Yes, throw everything we have at it, science, game theory, big data, cognitive strategies. But by all means, "throw at it" as well the highest ideals of the Biblical text: love, joy, peace, patience, kindness, goodness, faithfulness, gentleness and self control and forgiveness and homestead rights and the modesty of family values. These are the good teachings that have helped people of peaceful good faith, both religious and secular, throughout the world. And they are needed today, as much as ever.
We know our enemy, but we should know our friend as well. Our friend is that which builds us up and encourages each and every one of us to do the right thing, and never lets us go, even when we fall.

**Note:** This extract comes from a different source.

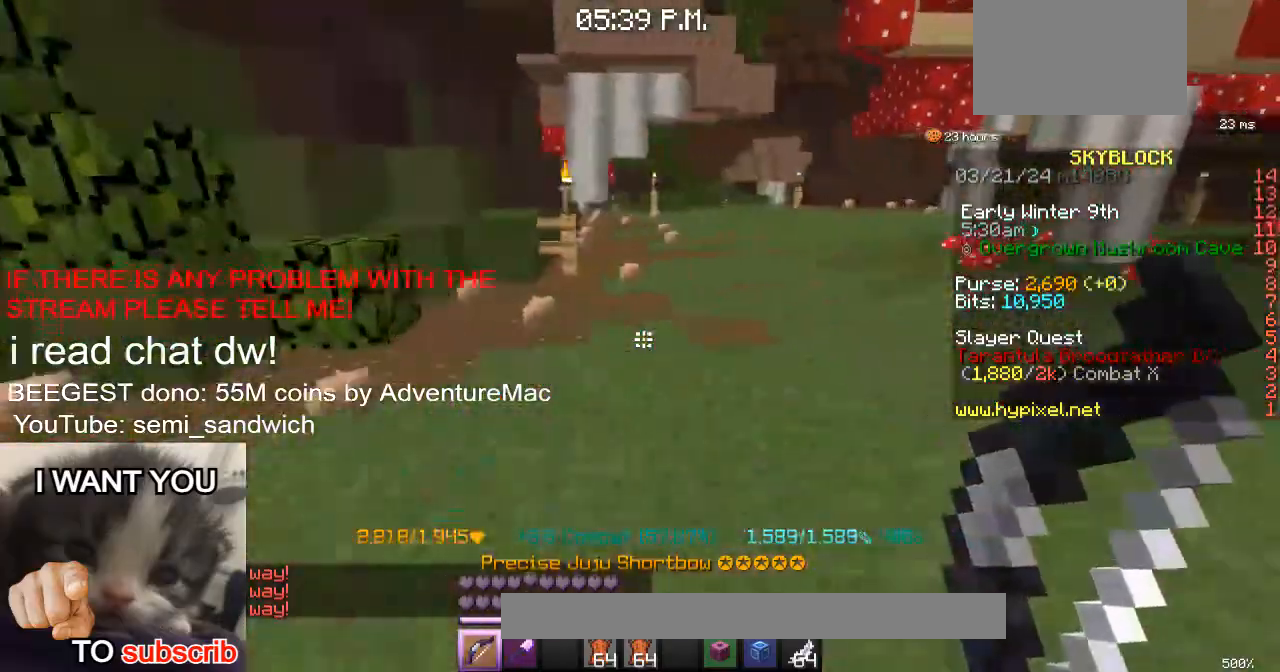
{"keys": ["2", "d", "w"], "events": [[150, "d", "up"], [400, "2", "down"], [417, "d", "down"]]}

Pope Francis has recently courageously and rightly called for less emphasis on abortion and contraception and homosexuality and divorce, and more emphasis on mercy and love and welcoming all people into the church. And this is the same message of the Protestant churches as well. As @nickygumbel of the Alpha Course would say, "Churches are not museums that display perfect people. They are hospitals where the wounded, hurt, injured and broken find healing."
With regard to that negative list mentioned above, all of us have the potential to be all of the above and probably were at one time, all of the above, and now... Now what?
Recruit both religious and secular people, of peaceful good faith, like the Christian statesmen Martin Luther King Jr. and William Wilberforce did, to help solve the problems of the world, and this will be a better world.
P.S. I hope the majority of bureaucrats who have been given "carte blanch" to write the public school curriculum in Canada, have a more nuanced view of prayer in public schools than Steven Pinker or Richard Dawkins. Otherwise, the reason that the Protestant kids do not pray in public school would not be "secularism", but because of Pinker's and Dawkins' view that "prayer to a scientifically proven nonexistent God", "would be stupid." And, I don't know about you, but I do not think that such an absolutist view bodes well for the public school curriculum treating fairly the great achievements and high ideals of the Christian or any faith, unless there is reasonable oversight by all stakeholders. In Canada, we are blessed with the only publicly funded Catholic and Christian schools in North America, and I suspect that the people lobbying so hard to do away with this, hold the same "anti-faith" absolutist views as Dawkins and Pinker. And even if Dawkins and Pinker never concede the evidence for design in the genome, I hope at least one day they will empathize with the Christian view, "In God, whose word we praise, in God we trust."